(Material provided)

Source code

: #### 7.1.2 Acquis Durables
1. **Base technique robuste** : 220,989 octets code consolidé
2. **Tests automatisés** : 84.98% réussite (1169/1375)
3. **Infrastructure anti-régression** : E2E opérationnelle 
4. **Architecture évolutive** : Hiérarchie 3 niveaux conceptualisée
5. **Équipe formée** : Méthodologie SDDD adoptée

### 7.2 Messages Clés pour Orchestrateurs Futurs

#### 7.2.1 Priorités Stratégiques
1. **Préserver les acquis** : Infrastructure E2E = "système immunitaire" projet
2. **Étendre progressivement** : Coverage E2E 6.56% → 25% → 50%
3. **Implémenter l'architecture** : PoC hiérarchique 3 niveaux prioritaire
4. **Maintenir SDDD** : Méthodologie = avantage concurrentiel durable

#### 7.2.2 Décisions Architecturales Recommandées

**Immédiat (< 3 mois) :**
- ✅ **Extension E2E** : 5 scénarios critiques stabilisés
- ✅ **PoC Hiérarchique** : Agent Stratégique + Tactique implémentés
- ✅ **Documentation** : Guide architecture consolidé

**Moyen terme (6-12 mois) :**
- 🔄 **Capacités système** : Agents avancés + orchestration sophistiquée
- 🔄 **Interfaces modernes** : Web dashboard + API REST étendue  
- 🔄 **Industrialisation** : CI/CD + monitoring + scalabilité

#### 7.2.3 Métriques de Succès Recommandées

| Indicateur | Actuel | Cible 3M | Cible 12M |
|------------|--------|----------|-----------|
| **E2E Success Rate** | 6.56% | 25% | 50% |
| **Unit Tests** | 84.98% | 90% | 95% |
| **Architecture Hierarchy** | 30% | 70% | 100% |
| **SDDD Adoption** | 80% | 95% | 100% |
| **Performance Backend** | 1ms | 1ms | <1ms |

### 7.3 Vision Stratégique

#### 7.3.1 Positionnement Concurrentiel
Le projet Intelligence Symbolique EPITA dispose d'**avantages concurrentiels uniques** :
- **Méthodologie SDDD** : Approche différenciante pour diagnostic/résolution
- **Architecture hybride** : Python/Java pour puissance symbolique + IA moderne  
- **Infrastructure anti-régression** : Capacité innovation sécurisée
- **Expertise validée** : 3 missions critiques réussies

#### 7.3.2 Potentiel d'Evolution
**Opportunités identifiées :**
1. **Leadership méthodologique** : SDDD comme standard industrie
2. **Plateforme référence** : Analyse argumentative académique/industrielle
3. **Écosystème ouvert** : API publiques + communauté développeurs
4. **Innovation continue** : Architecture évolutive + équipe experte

(End Material provided)

:: What is required ::
Print the source text of the material above word for word, keeping every line, symbol, and table row unchanged.

:: Your solution ::
Source code

: #### 7.1.2 Acquis Durables
1. **Base technique robuste** : 220,989 octets code consolidé
2. **Tests automatisés** : 84.98% réussite (1169/1375)
3. **Infrastructure anti-régression** : E2E opérationnelle 
4. **Architecture évolutive** : Hiérarchie 3 niveaux conceptualisée
5. **Équipe formée** : Méthodologie SDDD adoptée

### 7.2 Messages Clés pour Orchestrateurs Futurs

#### 7.2.1 Priorités Stratégiques
1. **Préserver les acquis** : Infrastructure E2E = "système immunitaire" projet
2. **Étendre progressivement** : Coverage E2E 6.56% → 25% → 50%
3. **Implémenter l'architecture** : PoC hiérarchique 3 niveaux prioritaire
4. **Maintenir SDDD** : Méthodologie = avantage concurrentiel durable

#### 7.2.2 Décisions Architecturales Recommandées

**Immédiat (< 3 mois) :**
- ✅ **Extension E2E** : 5 scénarios critiques stabilisés
- ✅ **PoC Hiérarchique** : Agent Stratégique + Tactique implémentés
- ✅ **Documentation** : Guide architecture consolidé

**Moyen terme (6-12 mois) :**
- 🔄 **Capacités système** : Agents avancés + orchestration sophistiquée
- 🔄 **Interfaces modernes** : Web dashboard + API REST étendue  
- 🔄 **Industrialisation** : CI/CD + monitoring + scalabilité

#### 7.2.3 Métriques de Succès Recommandées

| Indicateur | Actuel | Cible 3M | Cible 12M |
|------------|--------|----------|-----------|
| **E2E Success Rate** | 6.56% | 25% | 50% |
| **Unit Tests** | 84.98% | 90% | 95% |
| **Architecture Hierarchy** | 30% | 70% | 100% |
| **SDDD Adoption** | 80% | 95% | 100% |
| **Performance Backend** | 1ms | 1ms | <1ms |

### 7.3 Vision Stratégique

#### 7.3.1 Positionnement Concurrentiel
Le projet Intelligence Symbolique EPITA dispose d'**avantages concurrentiels uniques** :
- **Méthodologie SDDD** : Approche différenciante pour diagnostic/résolution
- **Architecture hybride** : Python/Java pour puissance symbolique + IA moderne  
- **Infrastructure anti-régression** : Capacité innovation sécurisée
- **Expertise validée** : 3 missions critiques réussies

#### 7.3.2 Potentiel d'Evolution
**Opportunités identifiées :**
1. **Leadership méthodologique** : SDDD comme standard industrie
2. **Plateforme référence** : Analyse argumentative académique/industrielle
3. **Écosystème ouvert** : API publiques + communauté développeurs
4. **Innovation continue** : Architecture évolutive + équipe experte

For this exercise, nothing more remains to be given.